((
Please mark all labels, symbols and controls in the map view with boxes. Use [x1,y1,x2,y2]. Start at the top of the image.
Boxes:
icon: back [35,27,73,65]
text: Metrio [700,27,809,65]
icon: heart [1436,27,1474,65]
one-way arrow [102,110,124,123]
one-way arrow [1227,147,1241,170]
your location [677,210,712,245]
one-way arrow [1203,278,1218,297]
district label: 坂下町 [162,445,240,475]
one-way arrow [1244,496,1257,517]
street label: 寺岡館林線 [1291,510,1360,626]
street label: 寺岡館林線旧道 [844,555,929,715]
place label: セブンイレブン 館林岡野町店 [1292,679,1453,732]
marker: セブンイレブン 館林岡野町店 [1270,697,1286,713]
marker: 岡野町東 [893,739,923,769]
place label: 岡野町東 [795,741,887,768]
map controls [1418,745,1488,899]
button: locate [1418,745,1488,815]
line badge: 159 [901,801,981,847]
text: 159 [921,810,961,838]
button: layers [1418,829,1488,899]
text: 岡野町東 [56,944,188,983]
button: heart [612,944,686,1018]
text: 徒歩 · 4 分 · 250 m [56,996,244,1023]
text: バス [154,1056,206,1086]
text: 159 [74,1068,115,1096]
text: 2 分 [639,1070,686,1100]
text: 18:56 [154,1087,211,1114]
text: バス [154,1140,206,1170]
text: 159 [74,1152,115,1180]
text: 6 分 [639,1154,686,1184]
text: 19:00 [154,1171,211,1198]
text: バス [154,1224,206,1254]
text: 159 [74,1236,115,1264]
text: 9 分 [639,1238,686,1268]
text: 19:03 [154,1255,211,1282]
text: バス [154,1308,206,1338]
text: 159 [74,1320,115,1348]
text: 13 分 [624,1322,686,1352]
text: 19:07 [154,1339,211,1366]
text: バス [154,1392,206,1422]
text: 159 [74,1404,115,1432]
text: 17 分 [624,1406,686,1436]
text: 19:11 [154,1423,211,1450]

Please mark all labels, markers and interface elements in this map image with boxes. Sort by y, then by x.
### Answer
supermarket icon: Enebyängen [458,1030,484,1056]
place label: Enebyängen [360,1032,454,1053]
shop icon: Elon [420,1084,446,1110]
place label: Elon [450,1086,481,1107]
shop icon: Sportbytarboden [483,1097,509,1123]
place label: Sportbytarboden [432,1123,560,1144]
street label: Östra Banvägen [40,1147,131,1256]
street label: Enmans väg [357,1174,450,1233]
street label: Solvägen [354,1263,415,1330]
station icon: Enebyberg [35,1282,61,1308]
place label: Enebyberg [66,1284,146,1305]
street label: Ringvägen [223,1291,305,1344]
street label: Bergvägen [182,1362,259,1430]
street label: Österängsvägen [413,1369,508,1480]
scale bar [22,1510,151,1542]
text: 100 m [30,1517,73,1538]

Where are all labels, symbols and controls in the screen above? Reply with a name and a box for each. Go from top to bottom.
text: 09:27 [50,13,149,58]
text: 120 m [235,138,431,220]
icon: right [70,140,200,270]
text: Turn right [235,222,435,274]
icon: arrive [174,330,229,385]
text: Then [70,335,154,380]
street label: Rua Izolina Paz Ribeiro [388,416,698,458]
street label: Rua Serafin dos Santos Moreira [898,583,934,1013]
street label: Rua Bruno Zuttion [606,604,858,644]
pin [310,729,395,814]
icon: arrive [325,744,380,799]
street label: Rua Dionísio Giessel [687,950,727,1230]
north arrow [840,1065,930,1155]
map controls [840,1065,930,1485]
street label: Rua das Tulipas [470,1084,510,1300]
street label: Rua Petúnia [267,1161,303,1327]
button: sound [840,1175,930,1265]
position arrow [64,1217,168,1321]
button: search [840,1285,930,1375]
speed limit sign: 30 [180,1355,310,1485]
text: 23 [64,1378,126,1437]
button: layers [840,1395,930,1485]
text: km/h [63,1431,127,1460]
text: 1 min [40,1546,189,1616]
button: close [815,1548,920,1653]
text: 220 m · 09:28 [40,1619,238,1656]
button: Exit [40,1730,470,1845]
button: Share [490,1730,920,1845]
))
(WHAT IS BEING ASKED)
Copy every single line of the material above that holds "arrive".

(EXERCISE OUTPUT)
icon: arrive [174,330,229,385]
icon: arrive [325,744,380,799]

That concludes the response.